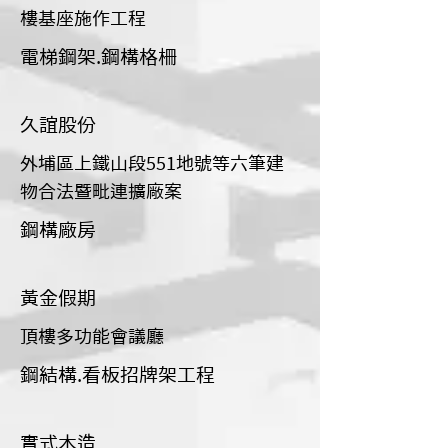
樓基座施作工程
電梯鋼架.鋼構格柵
久誼股份
外埔區上鐵山段551地號等六筆建
物合法暨毗連擴廠案
鋼構廠房
黃金假期
頂樓多功能會議廳
鋼結構.看板招牌架工程
實式木造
□ □ □ □ □
Exactly as written, restate the listing above with its pictures omitted.

樓基座施作工程
電梯鋼架.鋼構格柵
久誼股份
外埔區上鐵山段551地號等六筆建
物合法暨毗連擴廠案
鋼構廠房
黃金假期
頂樓多功能會議廳
鋼結構.看板招牌架工程
實式木造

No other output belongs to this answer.